* [Work required] Retype all of the listing exactly, passing over any picture you find.

── Information shown ──

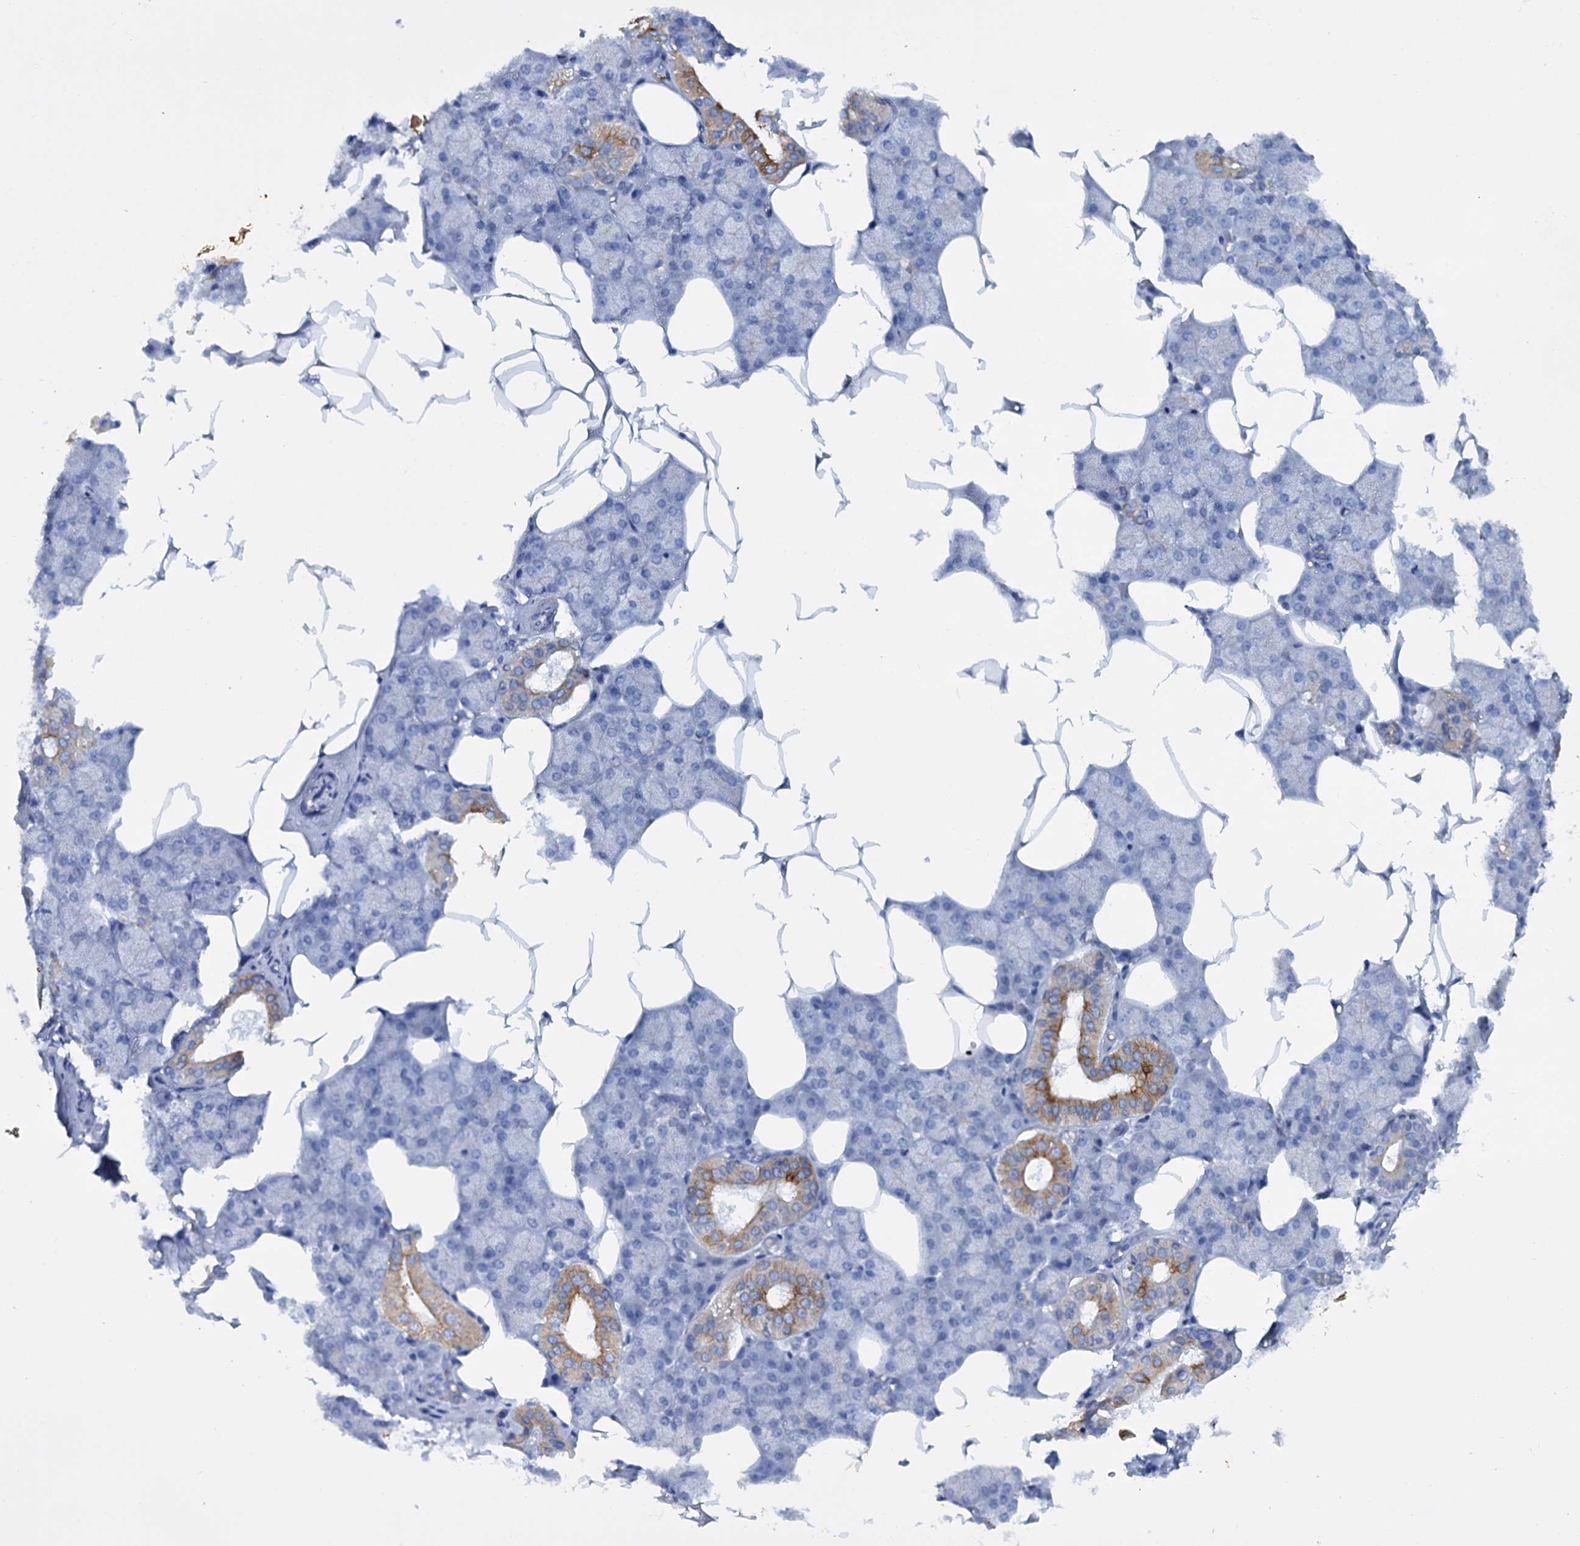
{"staining": {"intensity": "moderate", "quantity": "<25%", "location": "cytoplasmic/membranous"}, "tissue": "salivary gland", "cell_type": "Glandular cells", "image_type": "normal", "snomed": [{"axis": "morphology", "description": "Normal tissue, NOS"}, {"axis": "topography", "description": "Salivary gland"}], "caption": "A micrograph of human salivary gland stained for a protein shows moderate cytoplasmic/membranous brown staining in glandular cells. The staining was performed using DAB, with brown indicating positive protein expression. Nuclei are stained blue with hematoxylin.", "gene": "FAAP20", "patient": {"sex": "male", "age": 62}}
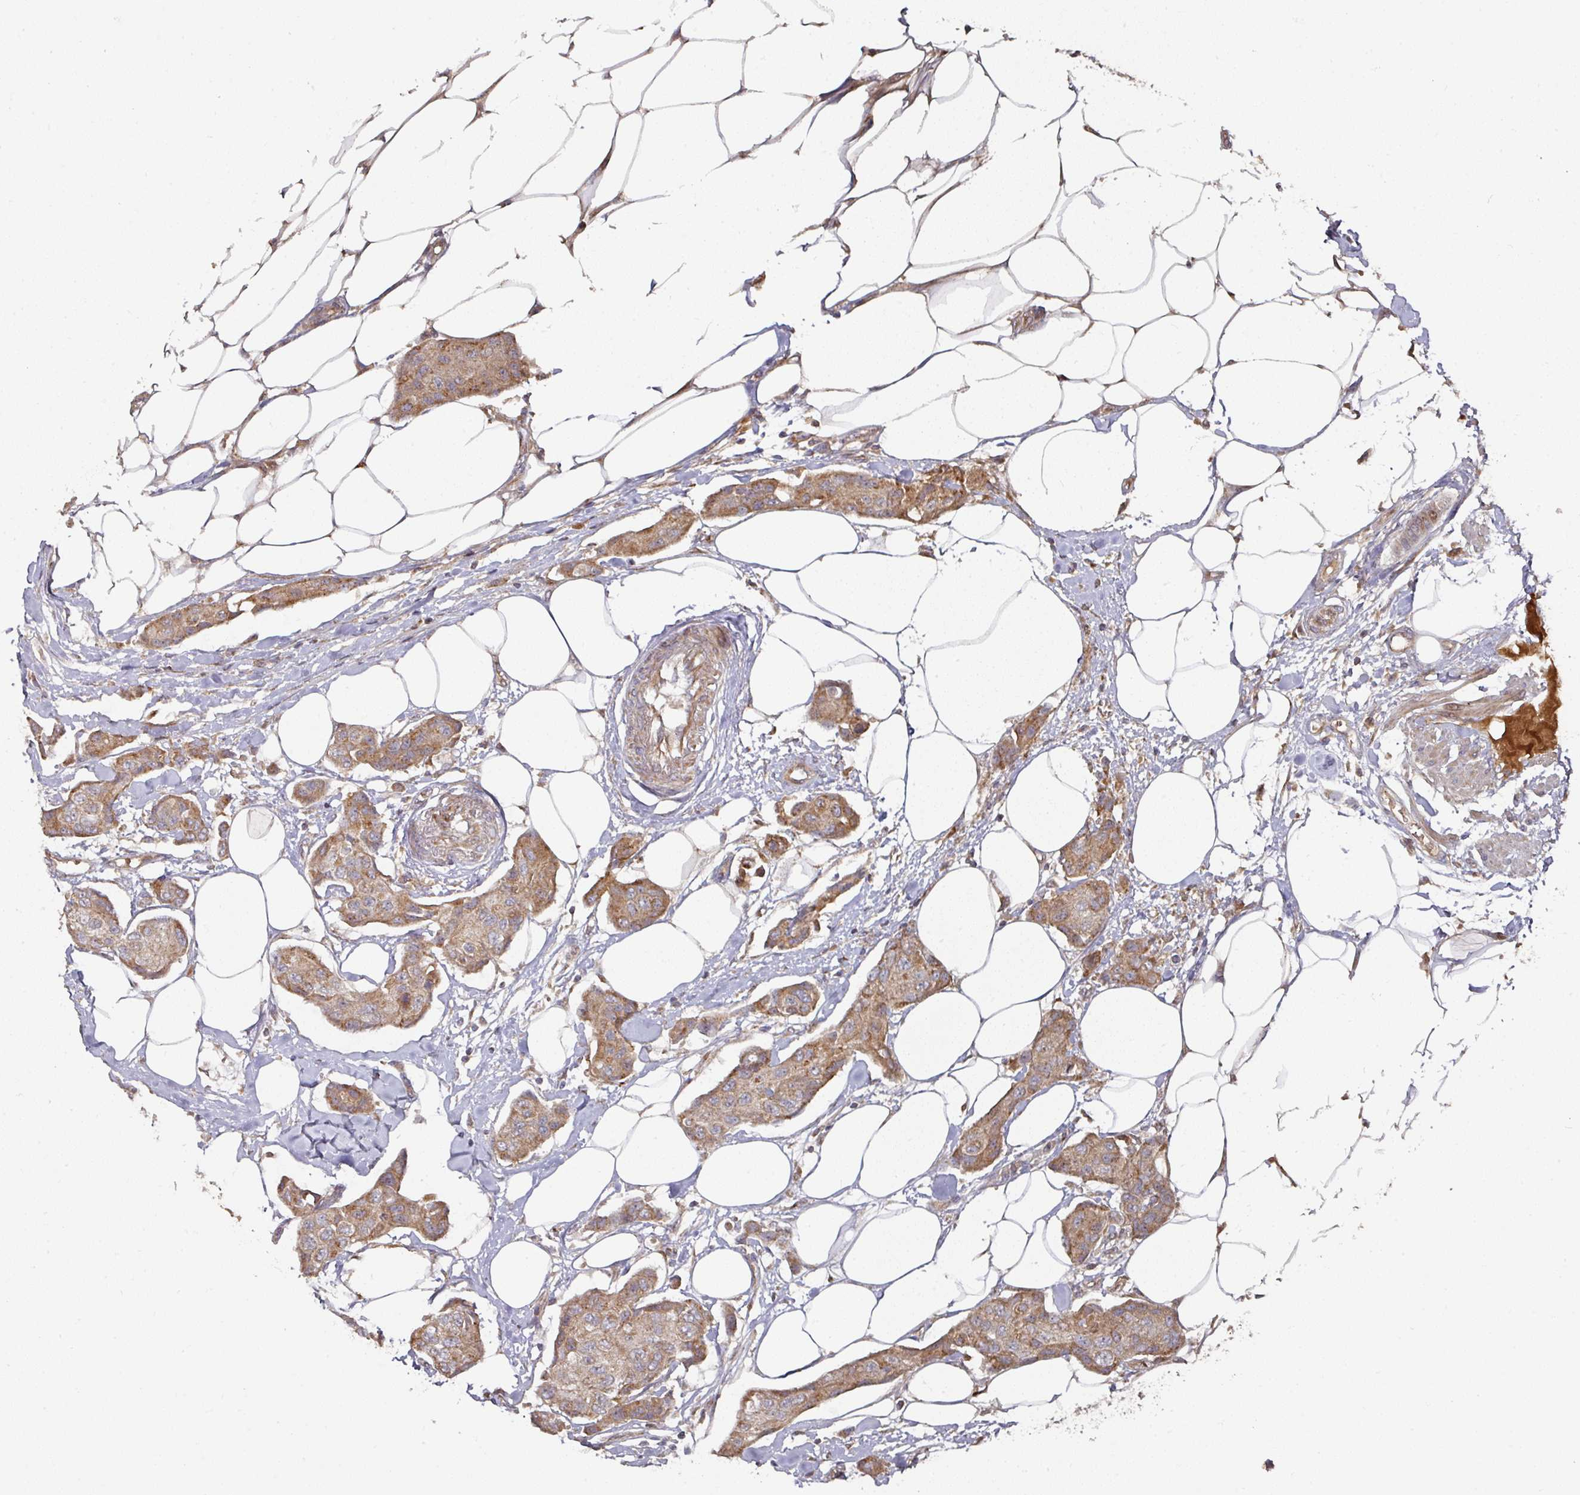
{"staining": {"intensity": "moderate", "quantity": ">75%", "location": "cytoplasmic/membranous"}, "tissue": "breast cancer", "cell_type": "Tumor cells", "image_type": "cancer", "snomed": [{"axis": "morphology", "description": "Duct carcinoma"}, {"axis": "topography", "description": "Breast"}, {"axis": "topography", "description": "Lymph node"}], "caption": "Immunohistochemistry photomicrograph of neoplastic tissue: breast cancer stained using immunohistochemistry reveals medium levels of moderate protein expression localized specifically in the cytoplasmic/membranous of tumor cells, appearing as a cytoplasmic/membranous brown color.", "gene": "DNAJC7", "patient": {"sex": "female", "age": 80}}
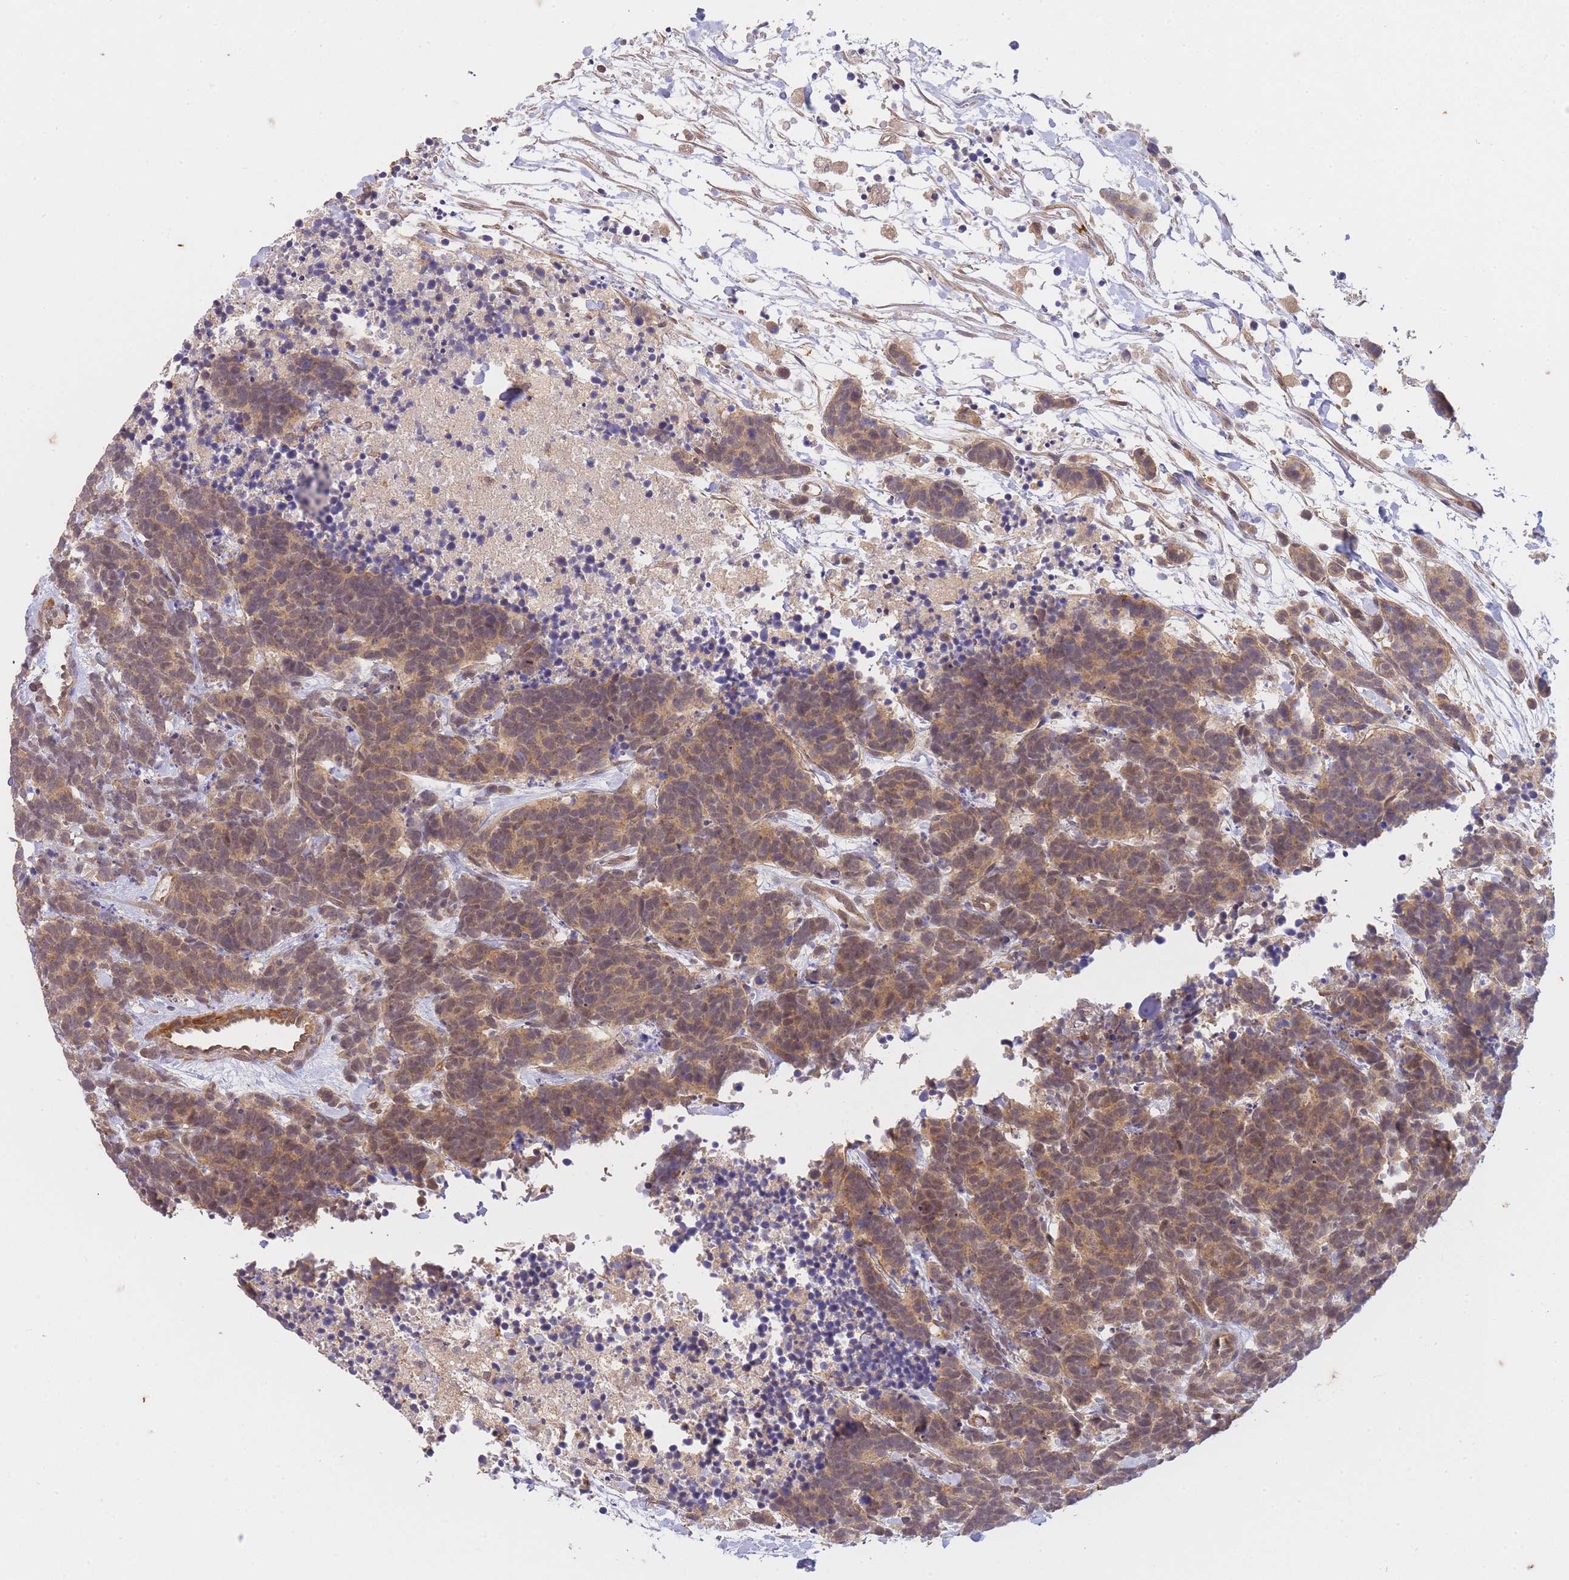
{"staining": {"intensity": "moderate", "quantity": ">75%", "location": "cytoplasmic/membranous,nuclear"}, "tissue": "carcinoid", "cell_type": "Tumor cells", "image_type": "cancer", "snomed": [{"axis": "morphology", "description": "Carcinoma, NOS"}, {"axis": "morphology", "description": "Carcinoid, malignant, NOS"}, {"axis": "topography", "description": "Prostate"}], "caption": "Moderate cytoplasmic/membranous and nuclear protein positivity is identified in about >75% of tumor cells in malignant carcinoid.", "gene": "ST8SIA4", "patient": {"sex": "male", "age": 57}}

───

* [Response below]
{"staining": {"intensity": "moderate", "quantity": "<25%", "location": "cytoplasmic/membranous"}, "tissue": "salivary gland", "cell_type": "Glandular cells", "image_type": "normal", "snomed": [{"axis": "morphology", "description": "Normal tissue, NOS"}, {"axis": "topography", "description": "Salivary gland"}], "caption": "A micrograph of human salivary gland stained for a protein shows moderate cytoplasmic/membranous brown staining in glandular cells. The staining was performed using DAB, with brown indicating positive protein expression. Nuclei are stained blue with hematoxylin.", "gene": "FAAP20", "patient": {"sex": "male", "age": 62}}
{"staining": {"intensity": "moderate", "quantity": ">75%", "location": "cytoplasmic/membranous"}, "tissue": "breast cancer", "cell_type": "Tumor cells", "image_type": "cancer", "snomed": [{"axis": "morphology", "description": "Duct carcinoma"}, {"axis": "topography", "description": "Breast"}, {"axis": "topography", "description": "Lymph node"}], "caption": "Immunohistochemistry photomicrograph of neoplastic tissue: breast cancer stained using immunohistochemistry reveals medium levels of moderate protein expression localized specifically in the cytoplasmic/membranous of tumor cells, appearing as a cytoplasmic/membranous brown color.", "gene": "DNAJC7", "patient": {"sex": "female", "age": 80}}
{"staining": {"intensity": "moderate", "quantity": ">75%", "location": "cytoplasmic/membranous,nuclear"}, "tissue": "carcinoid", "cell_type": "Tumor cells", "image_type": "cancer", "snomed": [{"axis": "morphology", "description": "Carcinoma, NOS"}, {"axis": "morphology", "description": "Carcinoid, malignant, NOS"}, {"axis": "topography", "description": "Prostate"}], "caption": "Moderate cytoplasmic/membranous and nuclear protein positivity is identified in about >75% of tumor cells in malignant carcinoid.", "gene": "ST8SIA4", "patient": {"sex": "male", "age": 57}}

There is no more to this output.